**WHAT YOU SHOULD DO:** For the material below, return exactly the lines starting at the one holding "Vijesti iz Koprivnice" and ending at the one holding "WordPress.org", counting both as part of the range.

- Opening Delimiter -

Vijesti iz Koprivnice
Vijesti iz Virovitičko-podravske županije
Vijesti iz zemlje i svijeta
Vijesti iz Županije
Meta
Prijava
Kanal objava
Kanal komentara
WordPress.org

- Closing Delimiter -
- Opening Delimiter -

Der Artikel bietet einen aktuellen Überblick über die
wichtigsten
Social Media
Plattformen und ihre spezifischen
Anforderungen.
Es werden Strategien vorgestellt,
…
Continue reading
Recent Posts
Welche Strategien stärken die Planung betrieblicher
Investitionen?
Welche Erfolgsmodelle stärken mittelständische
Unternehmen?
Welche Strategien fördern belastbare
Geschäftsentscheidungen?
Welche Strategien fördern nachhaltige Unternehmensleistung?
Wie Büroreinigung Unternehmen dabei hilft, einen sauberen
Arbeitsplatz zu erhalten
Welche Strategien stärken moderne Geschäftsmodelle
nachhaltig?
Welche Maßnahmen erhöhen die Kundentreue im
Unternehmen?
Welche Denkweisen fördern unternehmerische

- Closing Delimiter -
- Opening Delimiter -

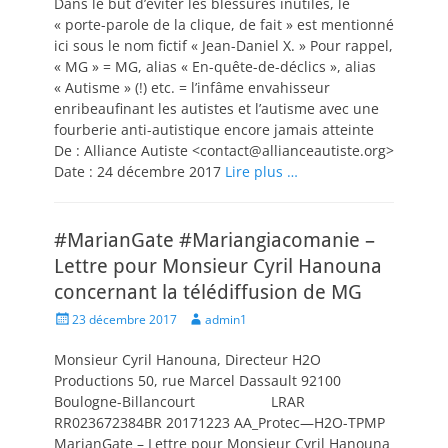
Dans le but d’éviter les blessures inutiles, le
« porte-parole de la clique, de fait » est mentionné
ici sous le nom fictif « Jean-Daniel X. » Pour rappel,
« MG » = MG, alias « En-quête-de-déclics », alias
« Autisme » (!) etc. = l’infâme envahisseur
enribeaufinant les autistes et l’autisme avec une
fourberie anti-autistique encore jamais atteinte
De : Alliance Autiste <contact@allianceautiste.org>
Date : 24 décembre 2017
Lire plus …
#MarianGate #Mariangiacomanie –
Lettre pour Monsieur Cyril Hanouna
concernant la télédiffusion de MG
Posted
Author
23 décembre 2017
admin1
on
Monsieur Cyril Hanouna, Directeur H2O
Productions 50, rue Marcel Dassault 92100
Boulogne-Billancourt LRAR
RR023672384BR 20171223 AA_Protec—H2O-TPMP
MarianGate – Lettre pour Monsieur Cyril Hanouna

- Closing Delimiter -

**WRITTEN SOLUTION:**
Vijesti iz Koprivnice
Vijesti iz Virovitičko-podravske županije
Vijesti iz zemlje i svijeta
Vijesti iz Županije
Meta
Prijava
Kanal objava
Kanal komentara
WordPress.org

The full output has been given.